[Start of section]

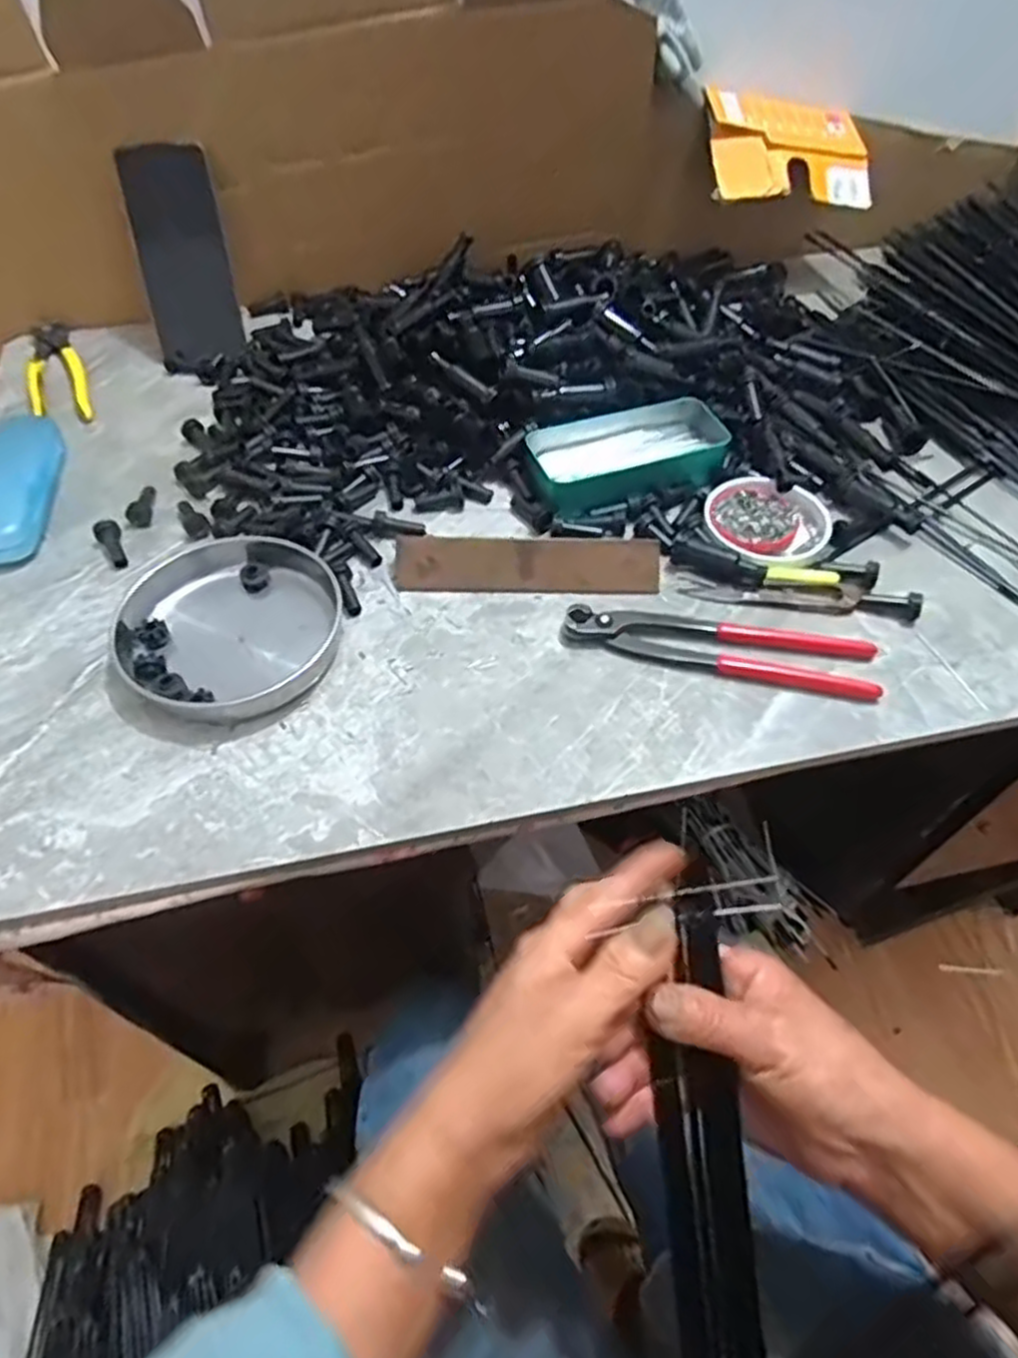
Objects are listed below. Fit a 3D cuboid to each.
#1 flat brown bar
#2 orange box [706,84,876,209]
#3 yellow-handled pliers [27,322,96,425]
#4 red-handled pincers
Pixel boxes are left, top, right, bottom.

[End of section]

Repeat the data above word for word, without pictures.

Exercise response:
Objects are listed below. Fit a 3D cuboid to each.
#1 flat brown bar
#2 orange box [706,84,876,209]
#3 yellow-handled pliers [27,322,96,425]
#4 red-handled pincers
Pixel boxes are left, top, right, bottom.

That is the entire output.